Free argues that much of the disproportionate impact of MMS on African Americans has been due to the harsh sentences attached to crack cocaine offences. While crack cocaine consumption is more likely to produce dependence and result in criminality associated with dependence than cocaine hydrochloride, the physiological and psychoactive effects of the two are similar (Hatsukami and Fischman, 1996). The properties of crack do not appear to warrant the substantial difference in the MMS imposed for the two forms of cocaine. Since law enforcement efforts dealing with the traffic in crack are concentrated in lower income and minority neighbourhoods, African Americans are more likely to be prosecuted for these offences. Duster (1995) indicates that it has become an increasingly common practice for police to intercept citizens who fit the profile of an offender and that such profiles have assumed a racial dimension. Also, Provine notes that drug markets operated by blacks tend to be more open and vulnerable to police action than the more clandestine markets run by whites from private premises. Furthermore, Provine asserts that the disproportionate incarceration of black Americans is not due to higher consumption levels as national survey data indicate that 76 percent of illicit drug users in the US are white.
Free adds that racial bias in prosecutorial decision-making becomes a greater concern, as MMS shift greater power to the prosecutorial level. Moreover, MMS are often tied to the defendant's criminal record and African Americans are more likely than their white counterparts to have prior convictions. While criminal records themselves may reflect previous racial biases in law enforcement, they elevate the likelihood that MMS will be imposed on black defendants.

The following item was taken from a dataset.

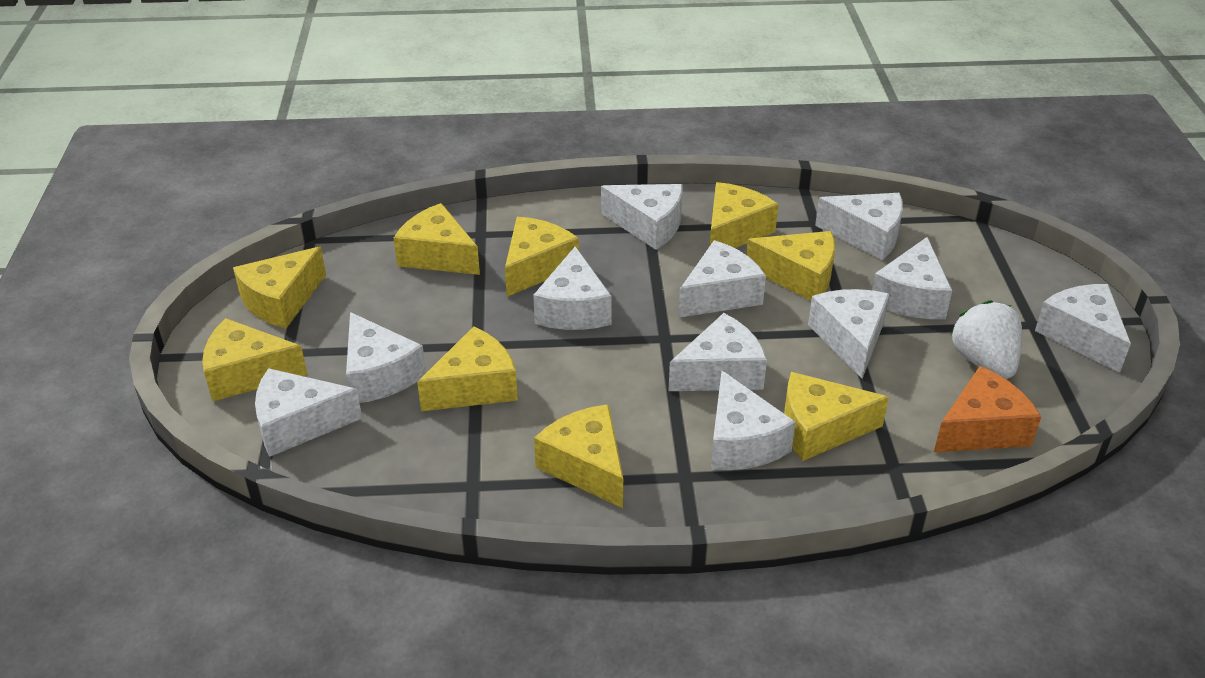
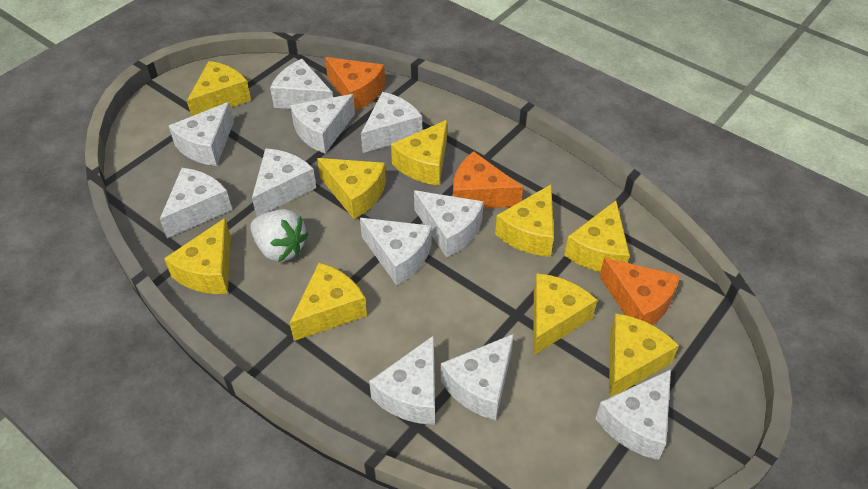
orange cheese: 1 -> 3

In Western Australia, evidence from the Children's Court indicates that aboriginal offenders are seriously over-represented in three-strikes cases (Morgan, 2000). Such over-representation is thought to be due to both the nature of offences eligible for MMS--those often committed by aboriginal people are more likely to be targeted--and to the more aggressive charging practices used in cases involving aboriginal offenders. In Canada, MMS for various firearms and impaired driving offences are triggered or enhanced for a second conviction. To the extent that aboriginal defendants may be more likely to have a criminal record in some of these areas (Hartnagel, 2000), they will be more susceptible to the imposition of MMS.
Aside from creating disparities in sentence length, MMS may have a different impact upon certain minority groups. Perera (2000) argues that MMS for property crimes in Australia, involving the perpetrator's removal to a remote institution, are particularly traumatic for aboriginal people who have experienced a long history of dislocation and dispersal.